++++ Data in this exercise ++++

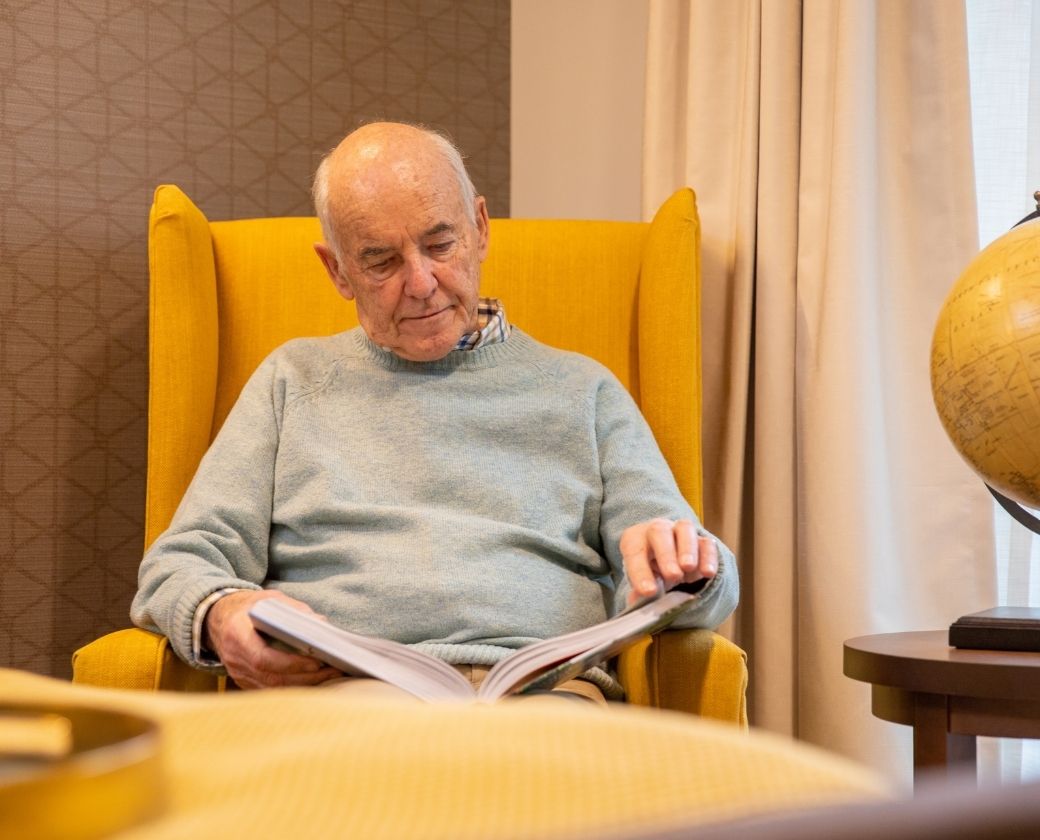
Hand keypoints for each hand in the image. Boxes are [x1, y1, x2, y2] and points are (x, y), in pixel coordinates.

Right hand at [203, 589, 342, 688]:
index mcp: (237, 634)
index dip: (291, 664)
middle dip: (306, 677)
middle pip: (272, 678)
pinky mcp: (243, 682)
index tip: (316, 662)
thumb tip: (321, 623)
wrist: (218, 618)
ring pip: (273, 688)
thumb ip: (293, 609)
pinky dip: (293, 686)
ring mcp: (237, 673)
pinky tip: (312, 680)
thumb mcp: (267, 599)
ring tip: (329, 675)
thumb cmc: (247, 607)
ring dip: (303, 684)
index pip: (263, 658)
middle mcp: (234, 659)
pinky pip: (270, 690)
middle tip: (333, 669)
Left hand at [619, 518, 717, 604]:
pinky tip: (708, 573)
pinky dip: (708, 557)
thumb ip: (639, 591)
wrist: (669, 560)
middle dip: (666, 555)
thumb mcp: (642, 580)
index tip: (648, 591)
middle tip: (672, 575)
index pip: (634, 552)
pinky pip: (707, 543)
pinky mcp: (702, 540)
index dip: (640, 572)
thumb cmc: (651, 570)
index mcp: (635, 539)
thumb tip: (636, 602)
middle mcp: (658, 529)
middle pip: (659, 531)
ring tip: (688, 568)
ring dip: (687, 549)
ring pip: (685, 529)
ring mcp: (681, 531)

++++

§ About this task:
Repeat exactly the lines above from the line that contains "middle tip: (333, 669)" through the end. Include both of these ends; leave out everything else.

§ Expected answer:
middle tip: (333, 669)
Left hand at [619, 518, 717, 604]:
pinky tip: (708, 573)
pinky dip: (708, 557)
thumb ip: (639, 591)
wrist: (669, 560)
middle dip: (666, 555)
thumb mcp: (642, 580)
index tip: (648, 591)
middle tip: (672, 575)
index pip: (634, 552)
pinky pip: (707, 543)
pinky mcp: (702, 540)
index dip: (640, 572)
thumb cmc: (651, 570)
index mcp: (635, 539)
thumb tip: (636, 602)
middle mcp: (658, 529)
middle pip: (659, 531)
ring tip: (688, 568)
ring dip: (687, 549)
ring pip: (685, 529)
ring mcp: (681, 531)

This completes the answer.